Thursday, January 10, 2008

The only person who's bored is . . .

. . . a bore himself.

I think I first heard these words from Miss Cosgray, my third grade teacher at Broadway School in Clarksburg, West Virginia. I took the words immediately to heart and can honestly say that I've seldom been bored since hearing them nearly 45 years ago.

Many people assume that because I'm what Japanese-Americans call a "Gasa-Gasa girl," a restless, runaround gal looking for stimulation, that I'm easily bored. The truth is that I'm highly adaptable and can find stimulation in the most unlikely places - like a hospital room. Of course, when sleep is on the agenda for 60% of the day, it's easy to stay stimulated. But, now that I'm on steroids, I no longer have the need for ZZZZs.

I'm now going to utter those unspeakable, unthinkable words: I'm bored. I'm bored with being here. I'm bored with the food. I'm especially bored with my lack of mobility. I got in "trouble"this morning for removing my breathing tube and sneaking to the bathroom instead of using the bedside commode perched two feet from my bed. My resulting coughing, wheezing and hyperventilating were like a five-star alarm.
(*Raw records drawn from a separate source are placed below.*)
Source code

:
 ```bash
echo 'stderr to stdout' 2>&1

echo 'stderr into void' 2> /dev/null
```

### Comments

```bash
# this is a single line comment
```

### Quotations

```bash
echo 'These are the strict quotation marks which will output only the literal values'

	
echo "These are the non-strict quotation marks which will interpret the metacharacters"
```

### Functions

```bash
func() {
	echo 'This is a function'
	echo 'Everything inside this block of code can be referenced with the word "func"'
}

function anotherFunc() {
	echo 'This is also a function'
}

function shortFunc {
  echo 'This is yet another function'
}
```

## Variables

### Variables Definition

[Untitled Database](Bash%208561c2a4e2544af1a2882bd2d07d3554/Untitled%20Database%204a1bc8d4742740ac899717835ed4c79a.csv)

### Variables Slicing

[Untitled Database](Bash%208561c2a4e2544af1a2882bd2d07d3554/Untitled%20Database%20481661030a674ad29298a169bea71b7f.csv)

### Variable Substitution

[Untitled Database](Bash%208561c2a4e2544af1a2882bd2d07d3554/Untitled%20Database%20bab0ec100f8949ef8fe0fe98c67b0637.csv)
I did manage to walk 100 feet yesterday before collapsing in a chair. I was on my way to visit my nurse friend Melanie's station, but she sent me straight back to my room because of my low WBCs. So, basically, I've been isolated in my room since I arrived on Saturday night. My only forays out of the room are by gurney or wheelchair to the X-ray room, operating room (for bronchoscopy) or CT scan room.

In addition to Miss Cosgray's words of wisdom, one of my own life platitudes has been, "The secret to happiness is figuring out what kind of and how much stimulation you need and making sure you get it."
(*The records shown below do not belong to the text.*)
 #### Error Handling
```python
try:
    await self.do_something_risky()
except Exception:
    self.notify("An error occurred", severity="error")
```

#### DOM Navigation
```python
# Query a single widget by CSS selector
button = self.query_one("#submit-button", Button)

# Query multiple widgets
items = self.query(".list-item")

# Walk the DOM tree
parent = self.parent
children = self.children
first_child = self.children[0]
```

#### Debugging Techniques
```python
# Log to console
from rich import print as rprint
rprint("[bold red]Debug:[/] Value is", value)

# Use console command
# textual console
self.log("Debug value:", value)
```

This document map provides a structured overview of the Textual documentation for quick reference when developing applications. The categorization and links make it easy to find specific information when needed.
To that end, I'm seeking permission to attend the hematology patient's exercise class on the fifth floor tomorrow at 11 am. (I'll bring a portable oxygen tank with me, of course.) Believe me, it's the simplest of movement ("Raise your left arm, GOOD, now raise your right arm"), but I desperately need the social aspects of the class. The revolving door of medical professionals who visit my room is just not meeting my need for socialization.

I've had at least one non-family visitor each day, and it's lifted my spirits tremendously. So, if you have the time for a brief visit, I will undoubtedly still be here until this weekend and would look forward to the company.

I know my condition and my stay at Hotel Hope are temporary, but the uncertainty about recovery and release time frames are . . . a bore.